Below are records; report the number of lines among them that include the word "Northern", and nothing further.

§ Records from a data collection:

_ _ _ _ _

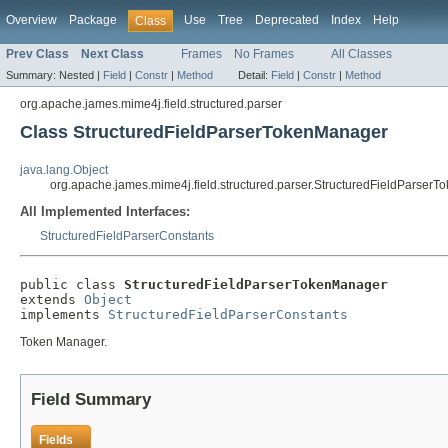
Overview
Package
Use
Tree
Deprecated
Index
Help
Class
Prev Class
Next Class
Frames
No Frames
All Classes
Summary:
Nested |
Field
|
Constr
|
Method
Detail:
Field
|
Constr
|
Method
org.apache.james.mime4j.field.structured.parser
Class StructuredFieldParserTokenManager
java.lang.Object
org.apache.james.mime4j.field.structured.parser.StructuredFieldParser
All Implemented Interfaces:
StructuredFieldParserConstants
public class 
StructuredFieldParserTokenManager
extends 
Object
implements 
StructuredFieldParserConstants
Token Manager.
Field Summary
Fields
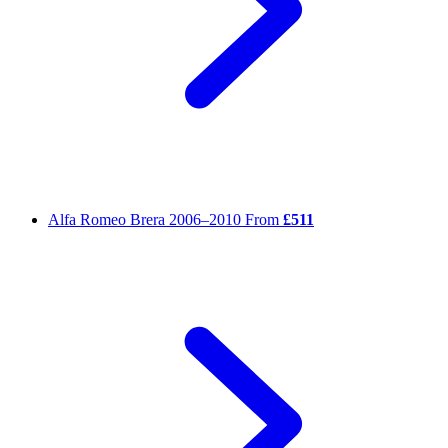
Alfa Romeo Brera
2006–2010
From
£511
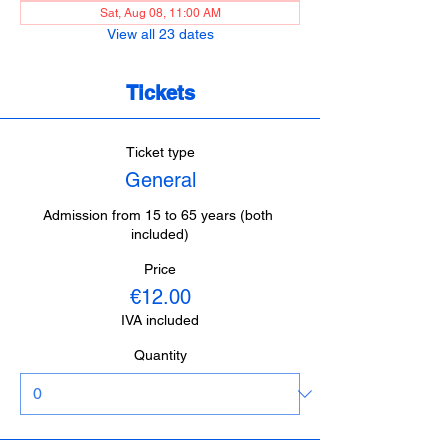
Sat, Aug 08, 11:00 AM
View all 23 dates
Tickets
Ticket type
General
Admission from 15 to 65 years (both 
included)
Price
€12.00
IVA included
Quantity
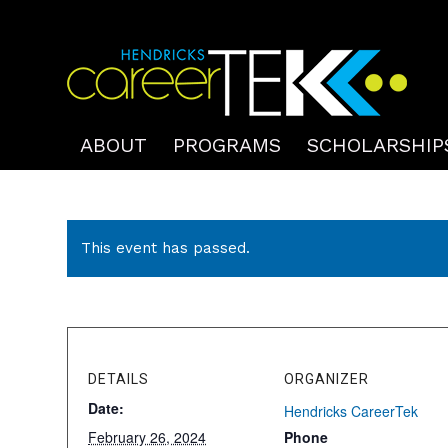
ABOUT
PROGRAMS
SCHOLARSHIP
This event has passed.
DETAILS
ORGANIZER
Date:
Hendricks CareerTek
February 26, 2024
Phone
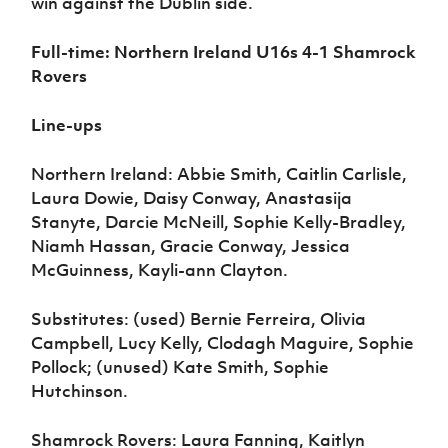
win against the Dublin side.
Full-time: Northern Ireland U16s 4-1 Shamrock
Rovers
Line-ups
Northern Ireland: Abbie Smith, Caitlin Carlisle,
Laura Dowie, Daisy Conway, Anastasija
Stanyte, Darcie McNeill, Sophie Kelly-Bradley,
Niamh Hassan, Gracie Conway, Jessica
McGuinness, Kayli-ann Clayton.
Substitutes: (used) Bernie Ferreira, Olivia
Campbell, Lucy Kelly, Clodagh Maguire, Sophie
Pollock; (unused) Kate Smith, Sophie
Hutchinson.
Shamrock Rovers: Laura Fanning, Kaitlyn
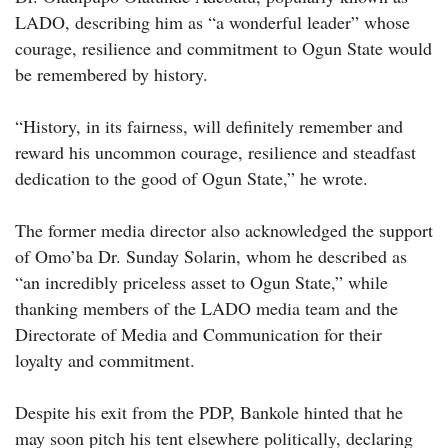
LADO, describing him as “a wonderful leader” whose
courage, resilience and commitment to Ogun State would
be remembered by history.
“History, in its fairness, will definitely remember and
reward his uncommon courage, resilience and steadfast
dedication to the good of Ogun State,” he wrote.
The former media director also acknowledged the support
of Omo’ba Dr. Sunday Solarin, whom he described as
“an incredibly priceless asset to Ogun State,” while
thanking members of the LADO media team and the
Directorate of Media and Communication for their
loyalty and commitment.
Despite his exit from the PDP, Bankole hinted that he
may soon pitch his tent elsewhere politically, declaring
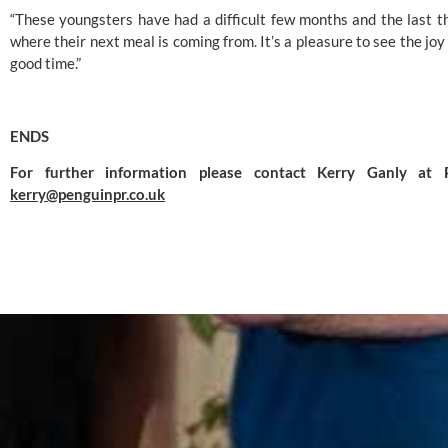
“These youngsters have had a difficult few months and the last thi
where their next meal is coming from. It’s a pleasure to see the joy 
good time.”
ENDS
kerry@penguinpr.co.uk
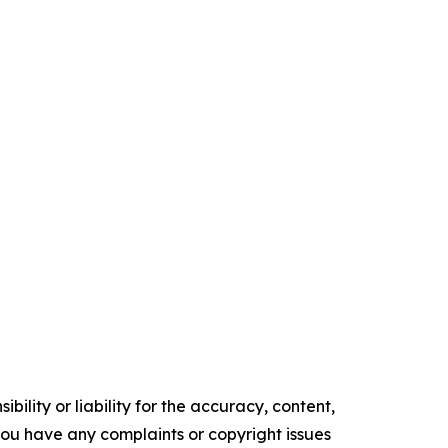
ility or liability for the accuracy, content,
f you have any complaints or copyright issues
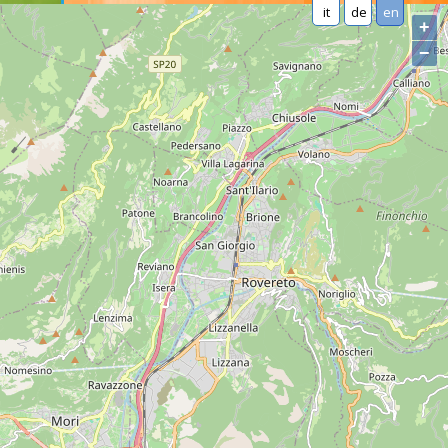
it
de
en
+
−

_ _ _ _ _

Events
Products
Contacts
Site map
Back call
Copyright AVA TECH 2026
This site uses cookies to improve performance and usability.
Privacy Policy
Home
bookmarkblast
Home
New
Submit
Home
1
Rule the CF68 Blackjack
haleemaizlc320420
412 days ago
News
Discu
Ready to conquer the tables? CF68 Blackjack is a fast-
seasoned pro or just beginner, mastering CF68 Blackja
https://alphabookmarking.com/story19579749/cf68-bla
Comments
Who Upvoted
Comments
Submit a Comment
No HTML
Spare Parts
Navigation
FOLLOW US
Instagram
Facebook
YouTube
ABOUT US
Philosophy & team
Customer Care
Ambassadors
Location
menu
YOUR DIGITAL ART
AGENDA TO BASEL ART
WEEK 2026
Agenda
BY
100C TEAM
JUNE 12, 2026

_ _ _ _ _

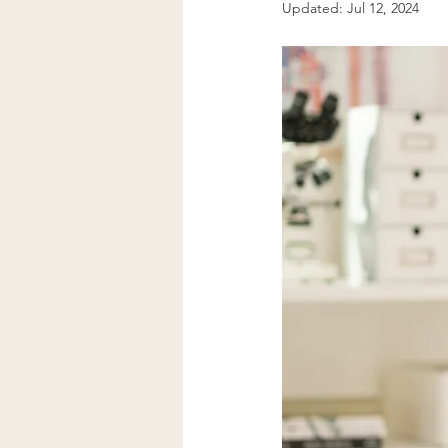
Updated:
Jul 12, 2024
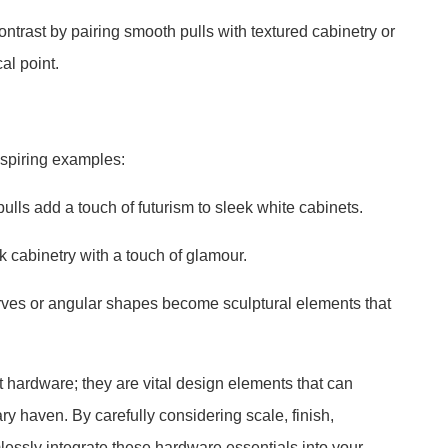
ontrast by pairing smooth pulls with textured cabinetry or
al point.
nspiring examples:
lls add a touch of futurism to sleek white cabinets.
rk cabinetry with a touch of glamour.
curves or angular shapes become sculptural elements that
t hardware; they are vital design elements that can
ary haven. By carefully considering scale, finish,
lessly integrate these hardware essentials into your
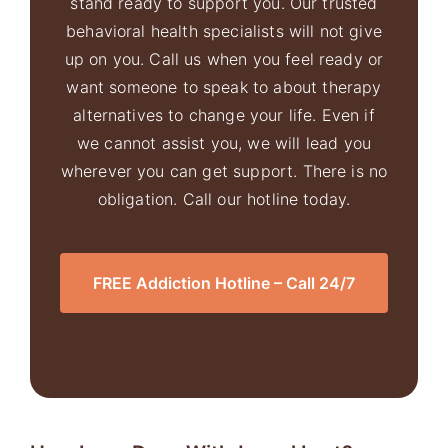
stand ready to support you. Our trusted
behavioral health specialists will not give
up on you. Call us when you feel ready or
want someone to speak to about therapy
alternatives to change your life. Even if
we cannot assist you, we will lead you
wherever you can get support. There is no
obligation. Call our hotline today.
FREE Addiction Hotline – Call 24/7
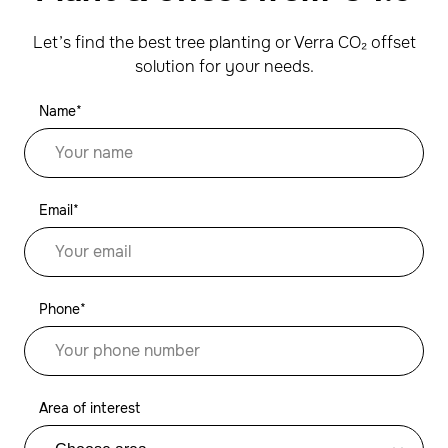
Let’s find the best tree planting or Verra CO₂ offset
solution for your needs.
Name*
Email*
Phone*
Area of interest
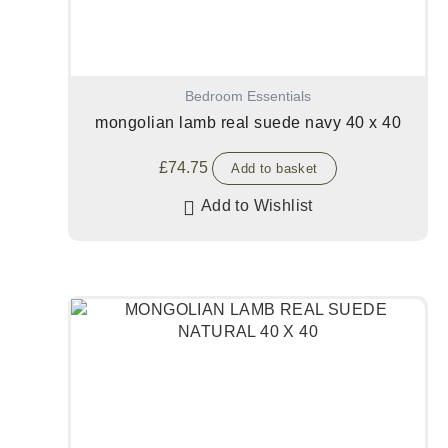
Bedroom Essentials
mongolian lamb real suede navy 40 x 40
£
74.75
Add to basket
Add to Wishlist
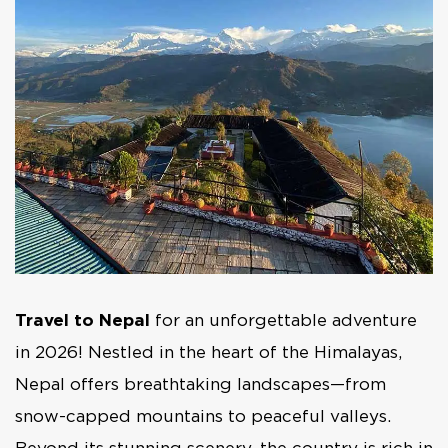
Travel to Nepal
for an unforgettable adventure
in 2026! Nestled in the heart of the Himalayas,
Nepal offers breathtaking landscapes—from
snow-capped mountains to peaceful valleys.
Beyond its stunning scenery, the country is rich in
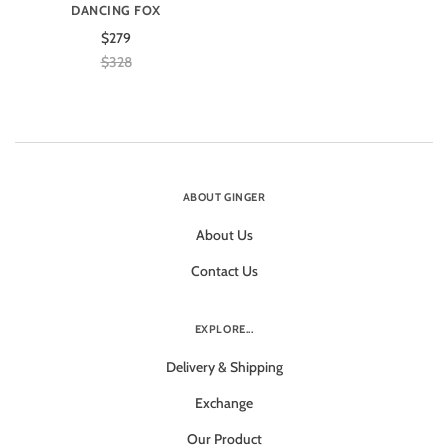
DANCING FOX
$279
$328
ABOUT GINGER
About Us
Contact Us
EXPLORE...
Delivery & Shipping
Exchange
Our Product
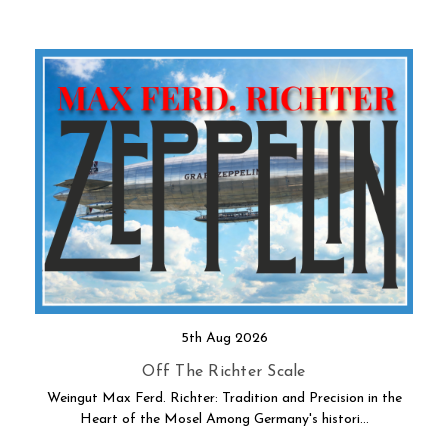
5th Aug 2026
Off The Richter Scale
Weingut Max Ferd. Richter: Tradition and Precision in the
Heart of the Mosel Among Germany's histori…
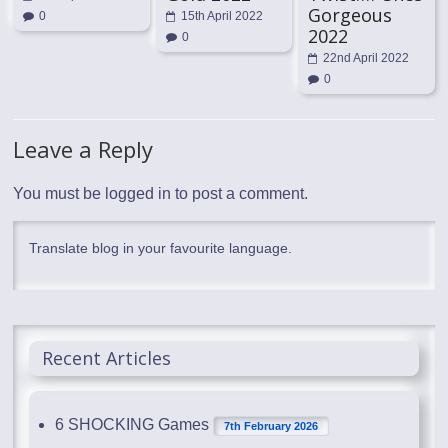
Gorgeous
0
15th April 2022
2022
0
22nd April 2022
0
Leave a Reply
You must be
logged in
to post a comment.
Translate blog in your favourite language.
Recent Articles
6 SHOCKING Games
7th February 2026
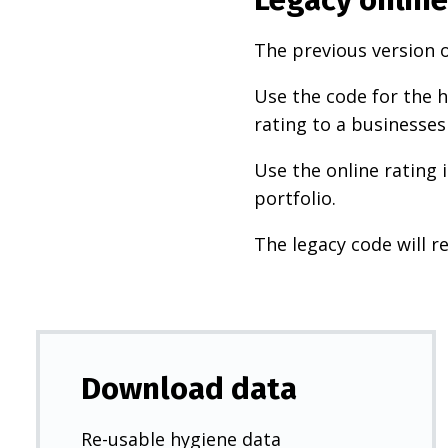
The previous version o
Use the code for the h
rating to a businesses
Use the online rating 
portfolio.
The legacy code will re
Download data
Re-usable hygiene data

_ _ _ _ _

§ Your response: 2